Most women in California won’t be affected by Monday’s U.S. Supreme Court landmark decision in Sebelius v. Hobby Lobby. The Christian owners of the craft store chain challenged the Affordable Care Act’s requirement that companies provide contraception coverage to their employees. The Court ruled that closely-held, for-profit companies can opt out if they object on religious grounds.
But it’s not so easy in California. That’s because the ruling doesn’t apply to state laws. California has had the Women’s Contraceptive Equity Act on the books since 1999. It requires health insurance companies that cover prescription drugs to also cover birth control.

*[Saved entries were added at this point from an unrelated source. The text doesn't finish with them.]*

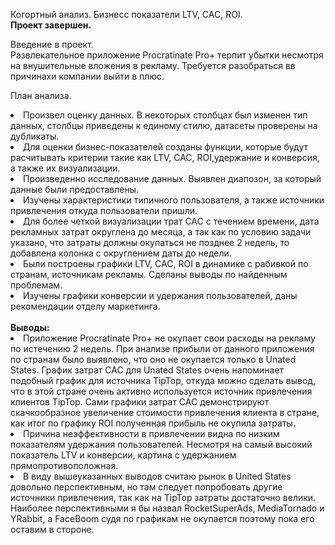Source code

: Когортный анализ. Бизнесс показатели LTV, CAC, ROI.<br>
<b>Проект завершен.</b>

Введение в проект.<br>
Развлекательное приложение Procratinate Pro+ терпит убытки несмотря на внушительные вложения в рекламу. Требуется разобраться вв причинахи компании выйти в плюс.

План анализа.<br>
<li>Произвел оценку данных. В некоторых столбцах был изменен тип данных, столбцы приведены к единому стилю, датасеты проверены на дубликаты.</li>
<li>Для оценки бизнес-показателей созданы функции, которые будут расчитывать критерии такие как LTV, CAC, ROI,удержание и конверсия, а также их визуализации.</li>
<li>Произведенно исследование данных. Выявлен диапозон, за который данные были предоставлены. </li>
<li>Изучены характеристики типичного пользователя, а также источники привлечения откуда пользователи пришли.</li>
<li>Для более четкой визуализации трат CAC с течением времени, дата рекламных затрат округлена до месяца, а так как по условию задачи указано, что затраты должны окупаться не позднее 2 недель, то добавлена колонка с округлением даты до недели.</li>
<li>Были построены графики LTV, CAC, ROI в динамике с рабивкой по странам, источникам рекламы. Сделаны выводы по найденным проблемам.</li>
<li>Изучены графики конверсии и удержания пользователей, даны рекомендации отделу маркетинга.</li>
<br>
<b>Выводы:</b><br>
<li>Приложение Procratinate Pro+ не окупает свои расходы на рекламу по истечению 2 недель. При анализе прибыли от данного приложения по странам было выявлено, что оно не окупается только в Unated States. График затрат САС для Unated States очень напоминает подобный график для источника TipTop, откуда можно сделать вывод, что в этой стране очень активно используется источник привлечения клиентов TipTop. Сами графики затрат САС демонстрируют скачкообразное увеличение стоимости привлечения клиента в стране, как итог по графику ROI полученная прибыль не окупила затраты.</li>
<li>Причина неэффективности в привлечении видна по низким показателям удержания пользователей. Несмотря на самый высокий показатель LTV и конверсии, картина с удержанием прямопротивоположная.</li>
<li>В виду вышеуказанных выводов считаю рынок в United States довольно перспективным, но там следует попробовать другие источники привлечения, так как на TipTop затраты достаточно велики. Наиболее перспективными я бы назвал RocketSuperAds, MediaTornado и YRabbit, а FaceBoom судя по графикам не окупается поэтому пока его оставим в стороне.</li>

“For most workers in California, nothing will change,” says Maggie Crosby, attorney with the ACLU of Northern California. “Women should feel secure that if they have birth control coverage today, they will have it tomorrow.”
She says the state law is still in full effect after Monday’s Supreme Court ruling.
“If there is anything that is not the boss’ business, it is whether an employee uses contraception,” she says. “That is the rule in California.”
More than two dozen other states have similar laws, including Texas, Massachusetts, and New Jersey. Those state laws stick because of the legal reasoning on which the Court based its ruling. Lawyers for Hobby Lobby argued the company could claim religious rights under a federal law, the Religious Freedom Restoration Act, and the First Amendment of the Constitution.